Back in the 1980s, I came up with a fascinating technical concept, very advanced. I spent some time pursuing it but came to two conclusions. First was the painful realization that I’m not really a hardware person. I am fairly good with machines and electronics, but I can’t work in the speedy and adept manner that a true hardware person does in building something.

The second conclusion was that it didn’t really matter for the time being, because virtually none of the technologies needed to build it were ready. Many were starting to be developed, but some were completely obscure.

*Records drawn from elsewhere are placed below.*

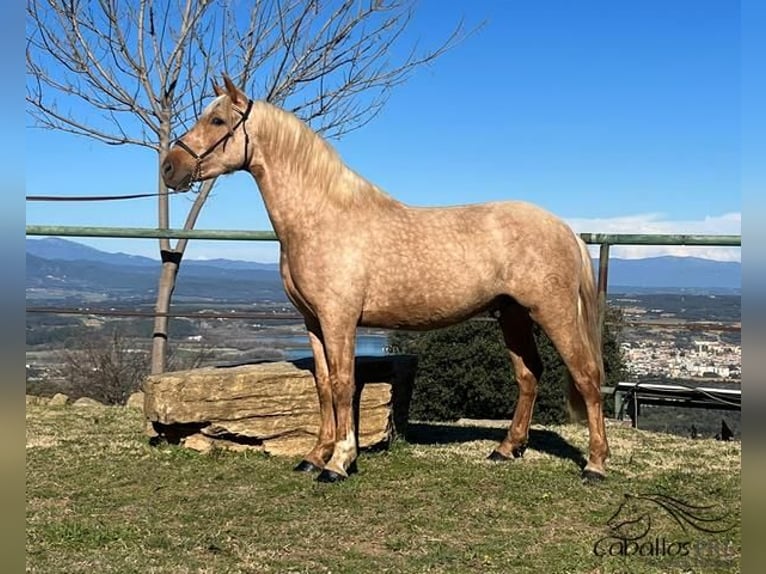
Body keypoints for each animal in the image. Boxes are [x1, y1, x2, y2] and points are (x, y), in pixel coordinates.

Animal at [164, 74, 612, 484]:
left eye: (218, 120)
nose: (170, 167)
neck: (322, 217)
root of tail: (566, 229)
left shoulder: (339, 319)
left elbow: (343, 384)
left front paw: (338, 463)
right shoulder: (312, 321)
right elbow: (322, 385)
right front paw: (314, 456)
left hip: (553, 312)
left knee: (587, 376)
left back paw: (595, 464)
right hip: (513, 315)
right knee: (528, 375)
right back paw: (506, 449)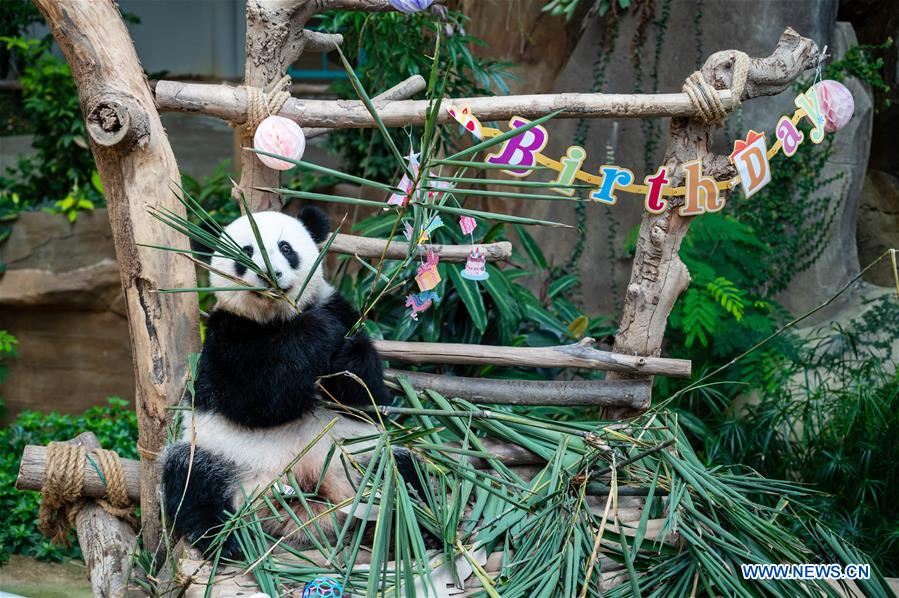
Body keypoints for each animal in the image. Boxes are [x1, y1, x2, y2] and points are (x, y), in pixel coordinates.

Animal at [162, 209, 414, 560]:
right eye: (245, 252)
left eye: (285, 247)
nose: (269, 274)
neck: (277, 316)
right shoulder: (224, 336)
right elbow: (257, 396)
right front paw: (317, 330)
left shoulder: (335, 305)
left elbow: (368, 396)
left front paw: (348, 358)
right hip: (222, 457)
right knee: (189, 479)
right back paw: (226, 539)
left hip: (361, 457)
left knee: (402, 475)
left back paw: (398, 529)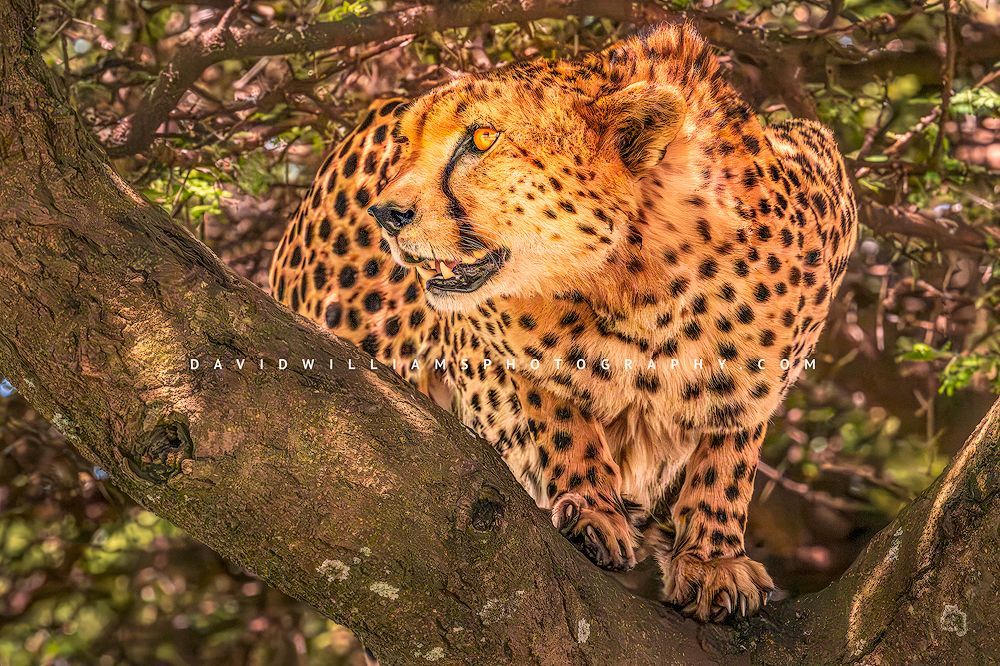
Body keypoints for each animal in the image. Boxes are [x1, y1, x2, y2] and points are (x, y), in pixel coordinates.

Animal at [269, 22, 857, 622]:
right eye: (407, 144)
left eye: (483, 139)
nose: (386, 213)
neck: (644, 285)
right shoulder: (505, 343)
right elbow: (556, 410)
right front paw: (593, 509)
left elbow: (729, 452)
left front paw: (714, 559)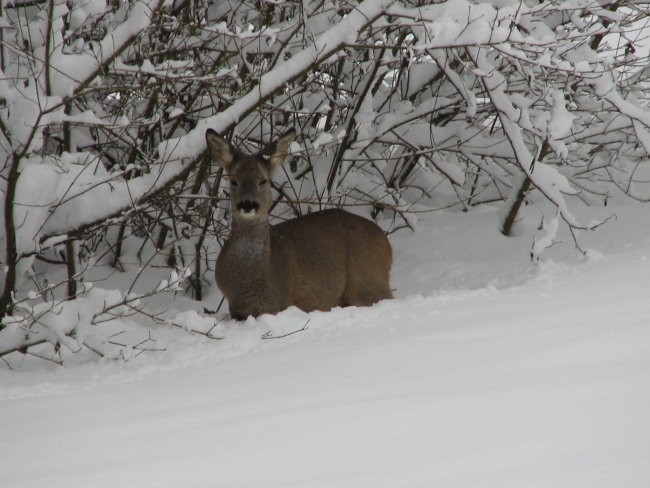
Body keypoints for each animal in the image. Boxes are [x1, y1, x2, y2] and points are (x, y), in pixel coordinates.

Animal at [206, 127, 390, 320]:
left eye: (263, 181)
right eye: (233, 181)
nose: (247, 204)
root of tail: (387, 246)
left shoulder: (278, 304)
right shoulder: (236, 308)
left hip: (367, 280)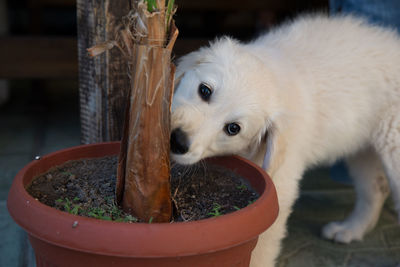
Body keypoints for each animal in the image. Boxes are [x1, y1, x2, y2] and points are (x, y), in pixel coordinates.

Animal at [170, 15, 400, 267]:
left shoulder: (278, 185)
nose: (177, 141)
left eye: (233, 129)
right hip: (362, 149)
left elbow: (261, 248)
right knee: (376, 188)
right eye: (204, 90)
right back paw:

Even today it’s hardly certain that the concept would work, even in principle. Nevertheless, I have noticed a curious trend over the past two decades. One by one various of the technologies needed have popped onto the radar screen and become available, or at least in steady development. Yet there’s still been a key ingredient missing, an appropriately dense power source.

There are several possibilities already apparent, but none appeals to me as much as sonofusion, the claimed attaining of a fusion reaction from extreme pressures reached by cavitating/collapsing bubbles stimulated by ultrasound. The initial experiments, done by Rusi Taleyarkhan and a team at Oak Ridge National Laboratory, were reported in 2002. The methodology was soon questioned and little has been reported until recently.

Now an experiment done at Purdue by Yiban Xu and Adam Butt appears to provide further support of the possibility of sonofusion. The researchers also claim to have made progress in understanding how the required pressures could be produced by cavitation.

Obviously, much work likely remains just to confirm that fusion may actually be occurring, let alone to make practical use of it. Nevertheless, the prospect of a tabletop fusion reactor would excite any aerospace engineer.

As an engineer, I have been trained to be skeptical of technology, yet as an entrepreneur, I know that sometimes good surprises do happen, and that it pays to be positioned to take advantage of them. The payoff on sonofusion, should it prove to be real, would still be quite a ways off. Nevertheless, I continue to be amazed and delighted at how the pieces of a complex puzzle seem to be steadily falling into place.